その際のジョーカーは死亡したプレイヤーとペアだった方に自動でうつります。




その他のプレイヤーは、毎日必ず1人ジョーカーだと思う人を殺害してください。

殺害する人、殺害方法、殺害場所にこちらも制限はありません。

殺害時間のみ午前6時から午後10時までの16時間とさせていただきます。


ジョーカーを所持していた人が死亡するとジョーカーを殺害した人にジョーカーのカードはうつり

その人が持っていたカードは亡くなったジョーカーだった人が所有していたことになります。

そのためペアだった人も死亡します。



死亡したペアのカードは翌日の午前6時に皆様に公表されます。




残りの3人になった段階でジョーカーが1人を殺害=1ペアの死となるので、ジョーカーの勝利。

逆にジョーカーが殺害されると1ペア=2人の勝利。


残ったジョーカー(1人)もしくは1ペア(2人)が勝者となります。





ここで厳正な進行の為に皆様に守っていただく注意点になります。



守らなかった場合、その瞬間に該当者ペアの死を意味しますので注意してください。

なお該当者の死 ペアになるプレイヤーの死は皆様のカードに埋め込まれている特殊なチップより電気が流れます。痛みはなく一瞬なので安心ください。

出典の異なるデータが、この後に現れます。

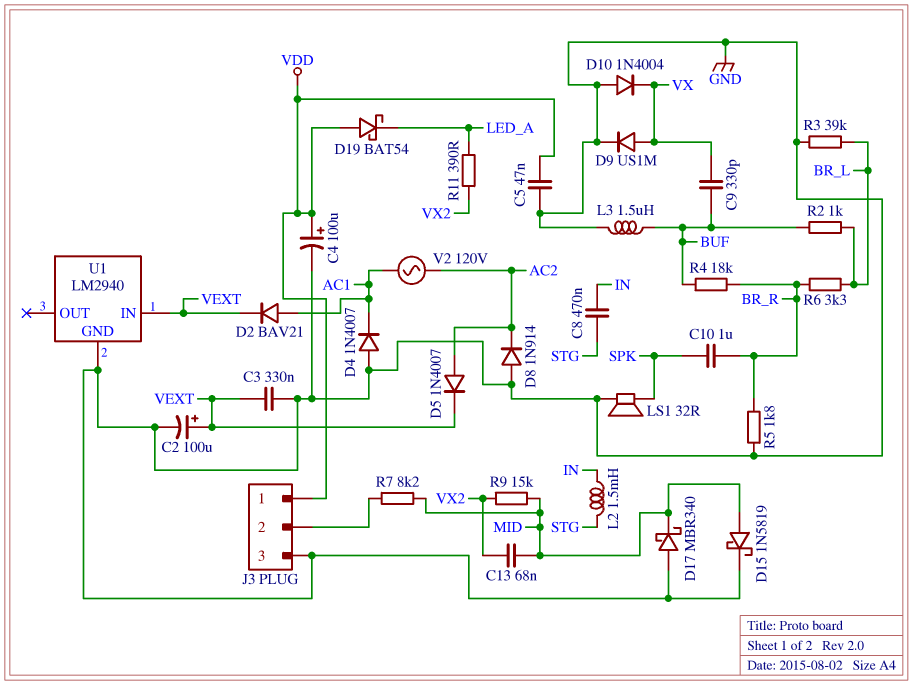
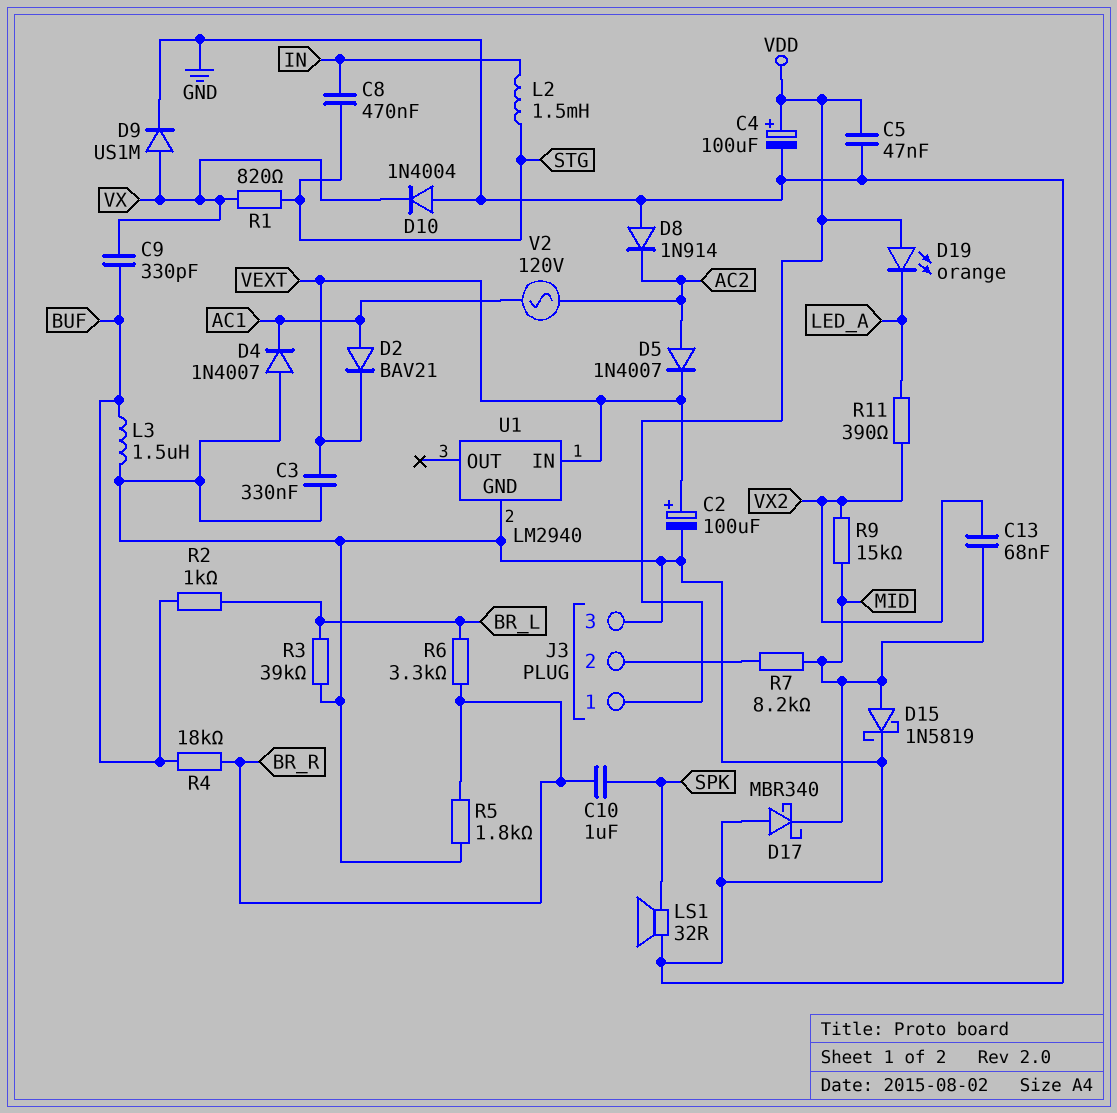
D19: schottky BAT54 (A VDD, K LED_A) -> LED orange (A VDD, K LED_A)
R1: none -> 820 (STG, VX)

1.他人に自分のマーク、数字を教えるのはいけません。

2.夜10時〜朝6時までジョーカー以外のプレイヤーは自分の部屋から出てはいけません。

3.ここは山奥の廃ホテルです。

敷地から出ることはなりません。

4.カードは肌身離さずお持ちください。

カードの破棄、置き忘れを感知した瞬間に電気がながれます。



殺害補助として各自部屋にはひとつ武器を用意しております。お役立てください。


それでは本日朝6時をスタートとします。


なお、この放送は録音によるものです。

皆様53名以外は誰1人いませんので安心してください。


それでは頑張ってください。]




カチ…カチ…


ロビーに飾ってある時計の秒針の音だけが聞こえる





「…6時って今からじゃねーか!」



どこからともなく聞こえた声に便乗してみんなが騒ぎ出す。


こうして逆ババ抜きなるゲームが開始された。